Social media, cameras, sensors and more generate huge amounts of data that can overwhelm analysts sifting through it all for meaningful, actionable information to provide decision-makers such as political leaders and field commanders responding to security threats.
Sandia National Laboratories researchers are working to lessen that burden by developing the science to gather insights from data in nearly real time.
“The amount of data produced by sensors and social media is booming – every day there’s about 2.5 quintillion (or 2.5 billion billion) bytes of data generated,” said Tian Ma, a Sandia computer scientist and project co-lead. “About 90% of all data has been generated in the last two years – there’s more data than we have people to analyze. Intelligence communities are basically overwhelmed, and the problem is that you end up with a lot of data sitting on disks that could get overlooked.”
Sandia researchers worked with students at the University of Illinois Urbana-Champaign, an Academic Alliance partner, to develop analytical and decision-making algorithms for streaming data sources and integrated them into a nearly real-time distributed data processing framework using big data tools and computing resources at Sandia. The framework takes disparate data from multiple sources and generates usable information that can be acted on in nearly real time.
To test the framework, the researchers and the students used Chicago traffic data such as images, integrated sensors, tweets and streaming text to successfully measure traffic congestion and suggest faster driving routes around it for a Chicago commuter. The research team selected the Chicago traffic example because the data inputted has similar characteristics to data typically observed for national security purposes, said Rudy Garcia, a Sandia computer scientist and project co-lead.
Drowning in data
“We create data without even thinking about it,” said Laura Patrizi, a Sandia computer scientist and research team member, during a talk at the 2019 United States Geospatial Intelligence Foundation’s GEOINT Symposium. “When we walk around with our phone in our pocket or tweet about horrible traffic, our phone is tracking our location and can attach a geolocation to our tweet.”

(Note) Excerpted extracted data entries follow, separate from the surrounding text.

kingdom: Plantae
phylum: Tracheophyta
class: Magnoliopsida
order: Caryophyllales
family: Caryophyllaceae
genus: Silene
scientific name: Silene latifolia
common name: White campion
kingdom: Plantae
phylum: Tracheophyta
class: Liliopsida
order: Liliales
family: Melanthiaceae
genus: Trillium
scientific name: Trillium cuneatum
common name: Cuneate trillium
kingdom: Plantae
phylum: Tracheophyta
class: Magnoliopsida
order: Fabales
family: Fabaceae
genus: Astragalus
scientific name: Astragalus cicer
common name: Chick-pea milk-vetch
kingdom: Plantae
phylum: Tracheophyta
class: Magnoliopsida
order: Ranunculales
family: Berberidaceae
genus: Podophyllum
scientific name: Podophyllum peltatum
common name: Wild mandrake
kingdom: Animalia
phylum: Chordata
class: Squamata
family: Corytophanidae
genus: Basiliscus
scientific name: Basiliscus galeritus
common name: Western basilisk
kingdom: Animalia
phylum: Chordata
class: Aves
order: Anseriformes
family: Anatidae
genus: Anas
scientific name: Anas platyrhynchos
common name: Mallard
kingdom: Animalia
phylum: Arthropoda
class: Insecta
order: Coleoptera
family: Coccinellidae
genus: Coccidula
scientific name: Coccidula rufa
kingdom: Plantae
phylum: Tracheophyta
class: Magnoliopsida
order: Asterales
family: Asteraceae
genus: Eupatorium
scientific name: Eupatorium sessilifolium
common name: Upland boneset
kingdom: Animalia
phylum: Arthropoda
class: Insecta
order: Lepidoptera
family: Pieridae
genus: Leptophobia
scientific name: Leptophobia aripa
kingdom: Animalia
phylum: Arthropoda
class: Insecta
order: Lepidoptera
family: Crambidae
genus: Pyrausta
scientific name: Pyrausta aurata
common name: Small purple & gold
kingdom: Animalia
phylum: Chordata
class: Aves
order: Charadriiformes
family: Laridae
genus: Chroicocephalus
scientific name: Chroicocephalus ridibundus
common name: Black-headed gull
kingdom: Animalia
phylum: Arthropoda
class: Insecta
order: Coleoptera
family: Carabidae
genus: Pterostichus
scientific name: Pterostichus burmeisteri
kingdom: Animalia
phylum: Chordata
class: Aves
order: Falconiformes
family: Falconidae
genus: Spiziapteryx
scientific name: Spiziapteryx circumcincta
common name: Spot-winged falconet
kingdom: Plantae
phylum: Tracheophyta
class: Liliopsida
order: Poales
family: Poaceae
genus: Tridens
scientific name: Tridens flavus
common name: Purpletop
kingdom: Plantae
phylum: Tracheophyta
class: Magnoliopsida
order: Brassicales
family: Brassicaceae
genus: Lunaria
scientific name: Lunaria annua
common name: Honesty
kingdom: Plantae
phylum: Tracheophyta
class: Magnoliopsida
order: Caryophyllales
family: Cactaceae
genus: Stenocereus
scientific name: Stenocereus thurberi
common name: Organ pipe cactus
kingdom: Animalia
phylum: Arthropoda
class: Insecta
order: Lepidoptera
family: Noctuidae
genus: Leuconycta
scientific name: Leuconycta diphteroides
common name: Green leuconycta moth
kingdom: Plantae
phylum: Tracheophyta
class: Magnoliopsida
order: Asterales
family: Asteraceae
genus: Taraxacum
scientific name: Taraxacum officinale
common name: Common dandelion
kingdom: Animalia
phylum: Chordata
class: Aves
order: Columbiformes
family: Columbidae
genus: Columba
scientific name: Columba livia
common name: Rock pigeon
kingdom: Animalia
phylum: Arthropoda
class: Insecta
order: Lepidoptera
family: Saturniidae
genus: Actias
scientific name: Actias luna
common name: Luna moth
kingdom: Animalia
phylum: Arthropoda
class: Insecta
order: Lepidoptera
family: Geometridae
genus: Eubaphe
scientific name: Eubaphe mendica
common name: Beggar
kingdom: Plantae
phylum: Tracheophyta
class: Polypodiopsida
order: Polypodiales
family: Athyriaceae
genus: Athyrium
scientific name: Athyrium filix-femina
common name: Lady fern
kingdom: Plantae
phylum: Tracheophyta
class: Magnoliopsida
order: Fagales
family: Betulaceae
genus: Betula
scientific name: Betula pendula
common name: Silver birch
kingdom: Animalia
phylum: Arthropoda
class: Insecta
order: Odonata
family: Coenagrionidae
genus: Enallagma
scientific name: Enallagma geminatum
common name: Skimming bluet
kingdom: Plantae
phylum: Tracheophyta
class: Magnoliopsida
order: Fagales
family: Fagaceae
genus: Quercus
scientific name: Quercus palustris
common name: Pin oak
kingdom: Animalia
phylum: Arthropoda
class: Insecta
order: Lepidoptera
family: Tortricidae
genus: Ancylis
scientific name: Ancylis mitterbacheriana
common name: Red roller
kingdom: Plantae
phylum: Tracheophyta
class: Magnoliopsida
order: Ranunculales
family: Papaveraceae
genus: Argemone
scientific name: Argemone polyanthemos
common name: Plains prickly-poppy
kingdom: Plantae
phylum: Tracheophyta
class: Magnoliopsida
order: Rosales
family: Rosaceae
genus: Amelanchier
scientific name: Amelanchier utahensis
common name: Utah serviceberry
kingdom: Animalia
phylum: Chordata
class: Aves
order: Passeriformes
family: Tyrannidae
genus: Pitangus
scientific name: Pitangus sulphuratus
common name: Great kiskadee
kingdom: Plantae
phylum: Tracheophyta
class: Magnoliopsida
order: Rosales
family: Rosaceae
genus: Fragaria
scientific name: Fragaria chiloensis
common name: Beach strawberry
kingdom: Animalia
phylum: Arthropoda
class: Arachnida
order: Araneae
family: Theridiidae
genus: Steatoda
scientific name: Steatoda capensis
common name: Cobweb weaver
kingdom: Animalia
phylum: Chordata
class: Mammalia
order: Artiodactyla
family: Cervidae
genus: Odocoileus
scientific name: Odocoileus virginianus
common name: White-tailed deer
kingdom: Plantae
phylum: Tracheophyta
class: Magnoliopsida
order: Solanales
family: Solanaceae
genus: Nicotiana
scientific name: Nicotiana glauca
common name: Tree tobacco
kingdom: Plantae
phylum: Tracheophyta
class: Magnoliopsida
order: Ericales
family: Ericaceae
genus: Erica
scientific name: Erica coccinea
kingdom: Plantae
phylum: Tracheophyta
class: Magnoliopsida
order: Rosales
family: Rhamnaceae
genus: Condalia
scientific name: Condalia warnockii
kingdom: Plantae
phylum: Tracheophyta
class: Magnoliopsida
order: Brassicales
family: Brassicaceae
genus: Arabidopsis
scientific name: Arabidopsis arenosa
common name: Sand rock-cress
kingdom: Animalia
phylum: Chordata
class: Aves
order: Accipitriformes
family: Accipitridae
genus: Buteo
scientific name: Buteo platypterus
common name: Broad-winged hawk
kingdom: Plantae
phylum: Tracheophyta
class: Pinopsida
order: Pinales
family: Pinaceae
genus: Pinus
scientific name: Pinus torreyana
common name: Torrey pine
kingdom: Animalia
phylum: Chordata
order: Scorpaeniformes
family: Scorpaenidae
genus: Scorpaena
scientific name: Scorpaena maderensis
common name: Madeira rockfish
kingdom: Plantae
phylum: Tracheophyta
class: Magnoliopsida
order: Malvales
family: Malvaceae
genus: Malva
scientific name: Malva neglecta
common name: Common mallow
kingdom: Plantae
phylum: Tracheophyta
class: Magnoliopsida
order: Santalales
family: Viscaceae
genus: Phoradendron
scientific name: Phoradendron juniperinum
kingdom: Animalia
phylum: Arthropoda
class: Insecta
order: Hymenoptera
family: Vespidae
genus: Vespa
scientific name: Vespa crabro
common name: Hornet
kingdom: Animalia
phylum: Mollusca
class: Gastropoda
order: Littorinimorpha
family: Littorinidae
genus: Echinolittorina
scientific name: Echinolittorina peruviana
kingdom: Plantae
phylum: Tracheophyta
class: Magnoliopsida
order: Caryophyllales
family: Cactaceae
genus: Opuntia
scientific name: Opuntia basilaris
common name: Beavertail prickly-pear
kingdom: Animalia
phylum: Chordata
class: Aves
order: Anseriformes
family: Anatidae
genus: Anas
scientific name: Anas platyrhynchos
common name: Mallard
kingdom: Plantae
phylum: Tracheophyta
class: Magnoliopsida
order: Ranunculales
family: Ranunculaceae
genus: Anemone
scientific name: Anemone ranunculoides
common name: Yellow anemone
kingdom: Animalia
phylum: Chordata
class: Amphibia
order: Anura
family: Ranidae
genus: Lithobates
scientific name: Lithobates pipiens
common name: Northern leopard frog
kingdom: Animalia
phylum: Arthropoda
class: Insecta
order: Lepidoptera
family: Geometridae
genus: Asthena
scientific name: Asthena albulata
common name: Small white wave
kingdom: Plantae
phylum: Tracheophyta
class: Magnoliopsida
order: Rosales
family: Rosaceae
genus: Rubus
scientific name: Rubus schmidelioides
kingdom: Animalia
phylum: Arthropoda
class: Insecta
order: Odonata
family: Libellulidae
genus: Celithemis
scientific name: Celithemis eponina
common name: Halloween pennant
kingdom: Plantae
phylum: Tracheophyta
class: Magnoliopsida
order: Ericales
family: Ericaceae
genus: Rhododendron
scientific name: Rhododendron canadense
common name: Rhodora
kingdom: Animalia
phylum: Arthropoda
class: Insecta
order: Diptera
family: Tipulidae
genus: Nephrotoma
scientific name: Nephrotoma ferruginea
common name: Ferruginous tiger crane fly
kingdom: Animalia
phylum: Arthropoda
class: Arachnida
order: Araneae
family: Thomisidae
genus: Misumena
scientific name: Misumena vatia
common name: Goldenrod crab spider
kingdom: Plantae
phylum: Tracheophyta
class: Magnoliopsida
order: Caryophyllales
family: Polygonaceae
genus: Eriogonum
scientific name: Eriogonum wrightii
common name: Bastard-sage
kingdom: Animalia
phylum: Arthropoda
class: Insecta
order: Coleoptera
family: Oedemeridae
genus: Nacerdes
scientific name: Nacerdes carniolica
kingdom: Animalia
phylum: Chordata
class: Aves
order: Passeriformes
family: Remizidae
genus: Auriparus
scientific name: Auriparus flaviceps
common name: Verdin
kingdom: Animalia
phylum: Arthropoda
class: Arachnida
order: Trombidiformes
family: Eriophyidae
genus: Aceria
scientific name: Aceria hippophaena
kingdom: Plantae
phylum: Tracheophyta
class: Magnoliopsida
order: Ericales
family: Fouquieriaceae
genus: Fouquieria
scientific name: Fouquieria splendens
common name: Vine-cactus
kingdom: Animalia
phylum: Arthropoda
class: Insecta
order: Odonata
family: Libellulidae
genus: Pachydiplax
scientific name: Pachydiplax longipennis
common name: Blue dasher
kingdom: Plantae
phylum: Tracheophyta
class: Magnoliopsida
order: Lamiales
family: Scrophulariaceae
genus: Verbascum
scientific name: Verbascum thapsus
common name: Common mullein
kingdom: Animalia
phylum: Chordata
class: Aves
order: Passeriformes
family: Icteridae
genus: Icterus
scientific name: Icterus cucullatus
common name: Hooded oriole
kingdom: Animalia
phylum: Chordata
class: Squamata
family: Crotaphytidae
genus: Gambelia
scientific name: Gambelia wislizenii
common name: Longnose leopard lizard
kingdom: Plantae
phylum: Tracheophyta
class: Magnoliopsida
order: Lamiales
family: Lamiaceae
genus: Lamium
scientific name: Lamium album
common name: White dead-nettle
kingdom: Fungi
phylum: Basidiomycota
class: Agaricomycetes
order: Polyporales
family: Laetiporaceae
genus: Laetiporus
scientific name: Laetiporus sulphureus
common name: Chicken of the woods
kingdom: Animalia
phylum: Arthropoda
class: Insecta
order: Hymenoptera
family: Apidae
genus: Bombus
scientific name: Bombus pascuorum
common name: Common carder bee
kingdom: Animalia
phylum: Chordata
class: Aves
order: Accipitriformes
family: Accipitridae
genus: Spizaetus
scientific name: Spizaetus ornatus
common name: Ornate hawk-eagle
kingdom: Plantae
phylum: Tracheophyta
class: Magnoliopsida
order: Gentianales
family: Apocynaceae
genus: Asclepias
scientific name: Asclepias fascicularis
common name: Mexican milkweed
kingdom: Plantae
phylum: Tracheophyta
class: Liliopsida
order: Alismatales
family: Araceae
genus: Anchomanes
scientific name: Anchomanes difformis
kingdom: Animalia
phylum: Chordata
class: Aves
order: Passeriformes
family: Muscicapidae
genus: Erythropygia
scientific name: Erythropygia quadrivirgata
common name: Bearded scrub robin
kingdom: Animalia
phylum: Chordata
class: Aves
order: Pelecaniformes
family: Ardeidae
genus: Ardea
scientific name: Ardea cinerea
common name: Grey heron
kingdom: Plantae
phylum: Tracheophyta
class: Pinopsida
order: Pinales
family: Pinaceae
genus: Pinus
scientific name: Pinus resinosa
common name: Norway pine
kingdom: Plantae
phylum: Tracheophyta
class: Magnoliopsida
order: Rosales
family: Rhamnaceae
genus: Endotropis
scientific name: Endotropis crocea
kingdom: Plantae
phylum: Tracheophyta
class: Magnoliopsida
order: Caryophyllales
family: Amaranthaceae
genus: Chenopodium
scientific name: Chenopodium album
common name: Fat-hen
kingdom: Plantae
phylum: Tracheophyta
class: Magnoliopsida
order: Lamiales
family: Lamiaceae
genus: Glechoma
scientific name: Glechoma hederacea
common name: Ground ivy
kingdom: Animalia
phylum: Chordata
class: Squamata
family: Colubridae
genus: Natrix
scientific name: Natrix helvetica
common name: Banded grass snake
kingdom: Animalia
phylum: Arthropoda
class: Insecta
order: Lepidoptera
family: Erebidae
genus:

To harness this data avalanche, analysts typically use big data tools and machine learning algorithms to find and highlight significant information, but the process runs on recorded data, Ma said.
“We wanted to see what can be analyzed with real-time data from multiple data sources, not what can be learned from mining historical data,” Ma said. “Actionable intelligence is the next level of data analysis where analysis is put into use for near-real-time decision-making. Success on this research will have a strong impact to many time-critical national security applications.”
Building a data processing framework
The team stacked distributed technologies into a series of data processing pipelines that ingest, curate and index the data. The scientists wrangling the data specified how the pipelines should acquire and clean the data.
“Each type of data we ingest has its own data schema and format,” Garcia said. “In order for the data to be useful, it has to be curated first so it can be easily discovered for an event.”
Hortonworks Data Platform, running on Sandia’s computers, was used as the software infrastructure for the data processing and analytic pipelines. Within Hortonworks, the team developed and integrated Apache Storm topologies for each data pipeline. The curated data was then stored in Apache Solr, an enterprise search engine and database. PyTorch and Lucidwork’s Banana were used for vehicle object detection and data visualization.
Finding the right data
“Bringing in large amounts of data is difficult, but it’s even more challenging to find the information you’re really looking for,” Garcia said. “For example, during the project we would see tweets that say something like ‘Air traffic control has kept us on the ground for the last hour at Midway.’ Traffic is in the tweet, but it’s not relevant to freeway traffic.”
To determine the level of traffic congestion on a Chicago freeway, ideally the tool could use a variety of data types, including a traffic camera showing flow in both directions, geolocated tweets about accidents, road sensors measuring average speed, satellite imagery of the areas and traffic signs estimating current travel times between mileposts, said Forest Danford, a Sandia computer scientist and research team member.
“However, we also get plenty of bad data like a web camera image that’s hard to read, and it is rare that we end up with many different data types that are very tightly co-located in time and space,” Danford said. “We needed a mechanism to learn on the 90 million-plus events (related to Chicago traffic) we’ve observed to be able to make decisions based on incomplete or imperfect information.”
The team added a traffic congestion classifier by training merged computer systems modeled on the human brain on features extracted from labeled images and tweets, and other events that corresponded to the data in time and space. The trained classifier was able to generate predictions on traffic congestion based on operational data at any given time point and location, Danford said.
Professors Minh Do and Ramavarapu Sreenivas and their students at UIUC worked on real-time object and image recognition with web-camera imaging and developed robust route planning processes based off the various data sources.
“We’re trying to make data discoverable, accessible and usable,” Garcia said.
The Sandia team is transferring the architecture, analytics and lessons learned in Chicago to other projects and will continue to investigate analytic tools, make improvements to the object recognition model and work to generate meaningful, actionable intelligence.